(Material provided Opens)

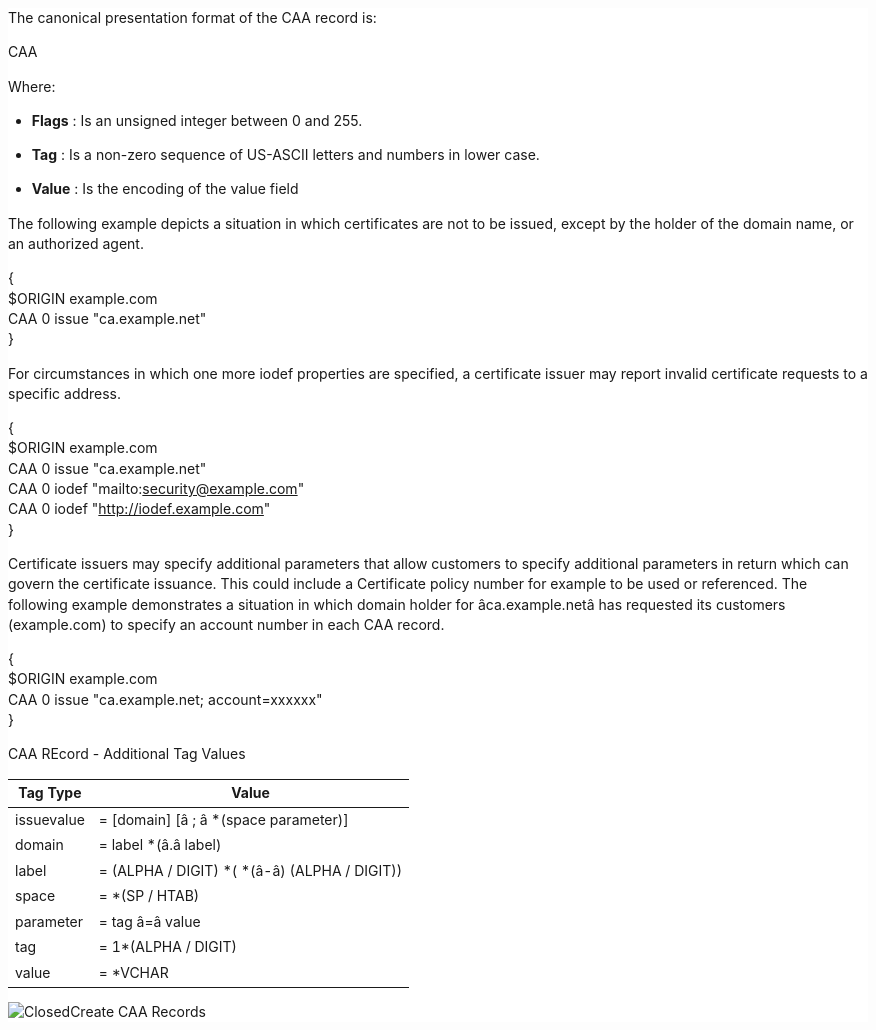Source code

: The canonical presentation format of the CAA record is:

CAA <flags> <tag> <value>

Where:

  * **Flags** : Is an unsigned integer between 0 and 255.

  * **Tag** : Is a non-zero sequence of US-ASCII letters and numbers in lower case.

  * **Value** : Is the <character-string> encoding of the value field

The following example depicts a situation in which certificates are not to be
issued, except by the holder of the domain name, or an authorized agent.

{  
$ORIGIN example.com  
CAA 0 issue "ca.example.net"  
}

For circumstances in which one more iodef properties are specified, a
certificate issuer may report invalid certificate requests to a specific
address.

{  
$ORIGIN example.com  
CAA 0 issue "ca.example.net"  
CAA 0 iodef "mailto:security@example.com"  
CAA 0 iodef "http://iodef.example.com"  
}

Certificate issuers may specify additional parameters that allow customers to
specify additional parameters in return which can govern the certificate
issuance. This could include a Certificate policy number for example to be
used or referenced. The following example demonstrates a situation in which
domain holder for âca.example.netâ has requested its customers
(example.com) to specify an account number in each CAA record.

{  
$ORIGIN example.com  
CAA 0 issue "ca.example.net; account=xxxxxx"  
}

CAA REcord - Additional Tag Values

Tag Type |  Value  
---|---  
issuevalue |  = [domain] [â ; â *(space parameter)]  
domain |  = label *(â.â label)  
label |  = (ALPHA / DIGIT) *( *(â-â) (ALPHA / DIGIT))  
space |  = *(SP / HTAB)  
parameter |  = tag â=â value  
tag |  = 1*(ALPHA / DIGIT)  
value |  = *VCHAR  
  
![Closed](../../Skins/Default/Stylesheets/Images/transparent.gif)Create CAA
Records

(Material provided Closes)

Assigned task: Every line from the one holding "Certificate issuers may" through the final line of the listing must be echoed exactly; leave out all other lines.

Task result:
Certificate issuers may specify additional parameters that allow customers to
specify additional parameters in return which can govern the certificate
issuance. This could include a Certificate policy number for example to be
used or referenced. The following example demonstrates a situation in which
domain holder for âca.example.netâ has requested its customers
(example.com) to specify an account number in each CAA record.

{  
$ORIGIN example.com  
CAA 0 issue "ca.example.net; account=xxxxxx"  
}

CAA REcord - Additional Tag Values

Tag Type |  Value  
---|---  
issuevalue |  = [domain] [â ; â *(space parameter)]  
domain |  = label *(â.â label)  
label |  = (ALPHA / DIGIT) *( *(â-â) (ALPHA / DIGIT))  
space |  = *(SP / HTAB)  
parameter |  = tag â=â value  
tag |  = 1*(ALPHA / DIGIT)  
value |  = *VCHAR  
  
![Closed](../../Skins/Default/Stylesheets/Images/transparent.gif)Create CAA
Records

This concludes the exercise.